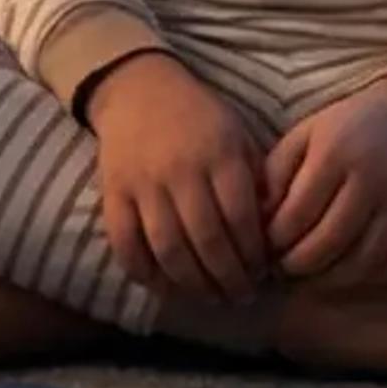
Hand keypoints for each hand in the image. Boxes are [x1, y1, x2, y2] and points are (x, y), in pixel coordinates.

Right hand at [87, 53, 271, 302]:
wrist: (138, 89)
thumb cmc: (199, 117)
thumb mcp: (238, 136)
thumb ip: (256, 181)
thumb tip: (273, 235)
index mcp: (220, 155)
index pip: (241, 219)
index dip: (253, 256)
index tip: (262, 274)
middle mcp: (181, 171)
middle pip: (208, 242)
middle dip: (228, 279)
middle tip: (240, 297)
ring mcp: (143, 184)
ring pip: (169, 250)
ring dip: (193, 284)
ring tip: (210, 298)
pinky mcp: (113, 194)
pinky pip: (126, 245)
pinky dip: (145, 274)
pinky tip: (166, 287)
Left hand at [264, 76, 386, 292]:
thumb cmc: (341, 132)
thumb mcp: (301, 138)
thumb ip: (275, 175)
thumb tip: (256, 222)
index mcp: (335, 154)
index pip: (297, 213)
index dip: (274, 239)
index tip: (264, 247)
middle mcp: (372, 180)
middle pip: (329, 242)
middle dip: (297, 265)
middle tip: (281, 270)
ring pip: (361, 262)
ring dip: (328, 280)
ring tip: (307, 277)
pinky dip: (364, 279)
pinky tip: (342, 274)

********

(What needs to be done):
As listed above, the lines from the line with "thumb mcp: (238, 136)" to the line with "pinky tip: (166, 287)" are to be echoed exactly, with both ends included and nothing added.

(Answer):
thumb mcp: (238, 136)
thumb ip: (256, 181)
thumb tip: (273, 235)
index mcp: (220, 155)
index pip: (241, 219)
index dip: (253, 256)
index tip: (262, 274)
middle mcp: (181, 171)
middle pip: (208, 242)
middle dip: (228, 279)
middle tip: (240, 297)
ring mcp: (143, 184)
ring pip: (169, 250)
ring dip: (193, 284)
ring tip: (210, 298)
pinky mcp: (113, 194)
pinky pip: (126, 245)
pinky dip: (145, 274)
pinky tip: (166, 287)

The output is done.